Photo in Time Square 1945
Photo in Time Square 1945

This iconic photograph was taken by Alfred Eisenstadt in Time Square on August 14, 1945, when President Harry Truman announced the end of the war with Japan by radio. People poured into the streets of the city, and the sailor Glenn McDuffy, in joy, kissed all the women he came across. It was then that the photographer captured the nurse in the arms of the sailor. The picture was named "Unconditional surrender".

4. "Message from Albert Einstein to humanity"

Albert Einstein with his tongue out
Albert Einstein with his tongue out

A snapshot of Albert Einstein with his tongue hanging out was taken on March 14, 1951 by Arthur Sasse on the day of the celebration of the scientist's 72th birthday. The photographer asked Einstein to smile, to which he stuck out his tongue. 9 photographs were printed from the negative. The scientist presented one of them to the journalist Howard Smith with a signature on the back: “You liked this gesture, because it is aimed at all of humanity.

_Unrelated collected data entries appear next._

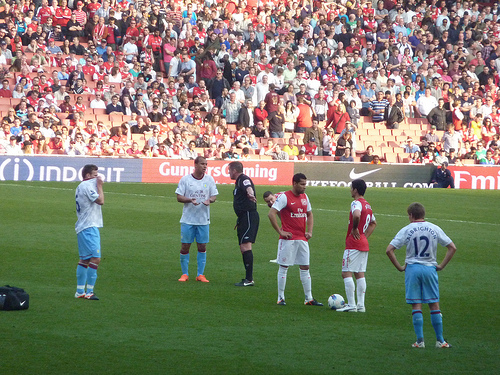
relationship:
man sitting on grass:
[425, 154, 454, 193] [4, 179, 498, 373]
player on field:
[333, 177, 379, 312] [2, 184, 494, 371]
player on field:
[264, 191, 285, 209] [2, 184, 494, 371]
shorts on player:
[168, 220, 219, 244] [385, 199, 462, 345]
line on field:
[376, 206, 406, 220] [2, 184, 494, 371]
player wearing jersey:
[267, 171, 322, 306] [271, 190, 311, 238]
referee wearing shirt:
[226, 160, 263, 290] [220, 172, 264, 215]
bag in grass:
[6, 280, 38, 315] [4, 179, 498, 373]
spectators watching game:
[0, 2, 485, 163] [4, 157, 499, 372]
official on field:
[232, 168, 252, 265] [3, 102, 497, 373]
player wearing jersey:
[59, 161, 107, 298] [227, 175, 266, 247]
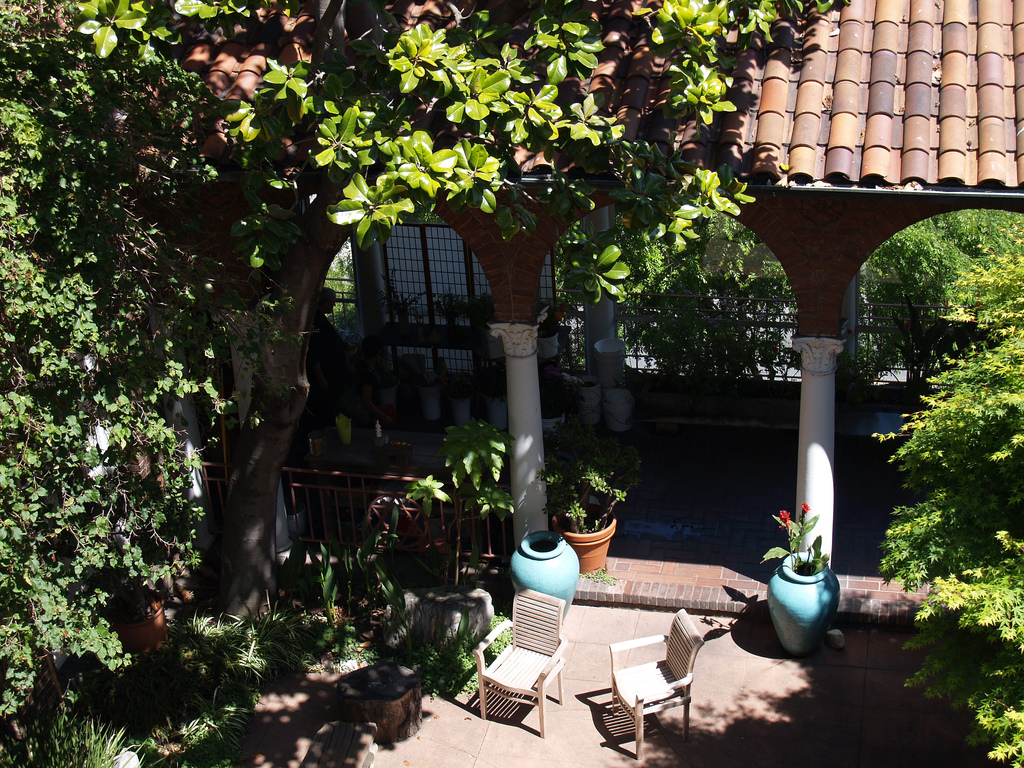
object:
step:
[614, 580, 662, 616]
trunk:
[214, 438, 282, 626]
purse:
[606, 405, 637, 432]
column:
[489, 310, 561, 576]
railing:
[170, 461, 519, 566]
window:
[355, 225, 558, 379]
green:
[433, 64, 524, 124]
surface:
[805, 84, 936, 158]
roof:
[639, 0, 1023, 202]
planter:
[761, 548, 845, 662]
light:
[588, 596, 737, 768]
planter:
[502, 528, 586, 627]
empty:
[519, 530, 567, 558]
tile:
[825, 78, 864, 117]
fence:
[559, 284, 954, 394]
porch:
[280, 393, 971, 585]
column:
[786, 332, 854, 588]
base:
[780, 641, 822, 661]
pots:
[483, 391, 512, 433]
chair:
[605, 606, 706, 765]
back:
[659, 608, 705, 688]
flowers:
[757, 499, 834, 585]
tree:
[79, 0, 828, 652]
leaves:
[396, 138, 431, 172]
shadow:
[421, 652, 565, 742]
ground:
[0, 452, 1023, 768]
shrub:
[541, 414, 649, 535]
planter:
[559, 518, 619, 580]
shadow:
[695, 579, 792, 663]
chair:
[469, 584, 573, 741]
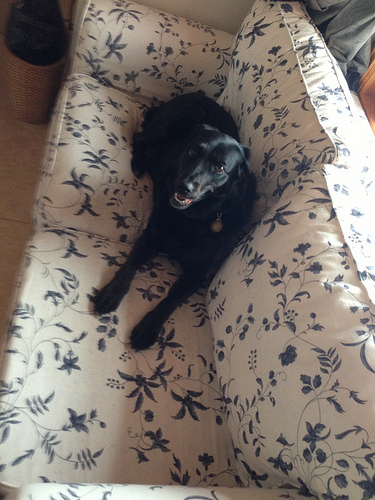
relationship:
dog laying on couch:
[84, 85, 255, 354] [3, 2, 372, 498]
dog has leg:
[84, 85, 255, 354] [89, 233, 165, 320]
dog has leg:
[84, 85, 255, 354] [125, 273, 206, 351]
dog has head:
[84, 85, 255, 354] [168, 121, 253, 219]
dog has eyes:
[84, 85, 255, 354] [210, 160, 225, 176]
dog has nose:
[84, 85, 255, 354] [178, 181, 195, 193]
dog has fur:
[84, 85, 255, 354] [102, 95, 259, 341]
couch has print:
[3, 2, 372, 498] [241, 61, 287, 130]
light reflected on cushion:
[342, 99, 371, 189] [231, 6, 364, 174]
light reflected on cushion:
[342, 99, 371, 189] [236, 184, 368, 492]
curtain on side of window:
[307, 2, 374, 79] [356, 78, 371, 119]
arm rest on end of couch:
[76, 14, 223, 85] [20, 15, 368, 427]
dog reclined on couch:
[84, 85, 255, 354] [3, 2, 372, 498]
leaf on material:
[312, 373, 322, 388] [202, 162, 373, 498]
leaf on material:
[297, 373, 312, 385] [202, 162, 373, 498]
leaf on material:
[300, 385, 313, 394] [202, 162, 373, 498]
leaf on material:
[325, 394, 345, 412] [202, 162, 373, 498]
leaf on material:
[346, 387, 367, 405] [202, 162, 373, 498]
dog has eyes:
[84, 85, 255, 354] [189, 141, 234, 174]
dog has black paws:
[84, 85, 255, 354] [128, 308, 168, 347]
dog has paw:
[84, 85, 255, 354] [90, 288, 121, 314]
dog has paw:
[84, 85, 255, 354] [130, 155, 147, 177]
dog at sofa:
[84, 85, 255, 354] [1, 2, 373, 498]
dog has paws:
[84, 85, 255, 354] [130, 310, 165, 348]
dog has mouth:
[84, 85, 255, 354] [167, 180, 209, 228]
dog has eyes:
[84, 85, 255, 354] [179, 139, 225, 176]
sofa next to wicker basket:
[45, 9, 311, 135] [5, 38, 67, 124]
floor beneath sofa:
[1, 105, 49, 348] [1, 2, 373, 498]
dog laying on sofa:
[84, 85, 255, 354] [1, 2, 373, 498]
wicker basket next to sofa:
[5, 38, 67, 124] [1, 2, 373, 498]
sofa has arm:
[0, 0, 374, 498] [118, 12, 281, 92]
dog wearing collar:
[84, 85, 255, 354] [208, 207, 222, 233]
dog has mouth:
[84, 85, 255, 354] [170, 184, 200, 205]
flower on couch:
[99, 27, 133, 70] [3, 2, 372, 498]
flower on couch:
[137, 425, 169, 454] [3, 2, 372, 498]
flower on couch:
[101, 30, 128, 66] [3, 2, 372, 498]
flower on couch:
[245, 15, 276, 48] [3, 2, 372, 498]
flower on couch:
[262, 200, 300, 235] [3, 2, 372, 498]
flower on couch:
[61, 167, 93, 192] [3, 2, 372, 498]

The civilian can afford to do what a diplomat would not dare. Your loyal and grateful listener A. Einstein."

A snapshot with these words was sold at auction in New Hampshire in 2002 for almost $ 75,000. The photo is also called "The message of Albert Einstein to humanity."

5. "Afghan Mona Lisa"

Sharbat Gula is the cover girl of National Geographic
Sharbat Gula is the cover girl of National Geographic

This Afghan girl became famous all over the world after her photo was published in 1985 on the cover of National Geographic magazine. Journalist Steve McCurry saw this 12-year-old girl in a Pakistani refugee camp during the Afghan war. The piercing gaze of the girl touched him to the depths of his soul, and the picture was given the name "Afghan Mona Lisa". 17 years later Steve McCurry tracked down that girl and identified her. Sharbat Gula's face changed the timing and burden of problems, but the gaze remained the same piercing.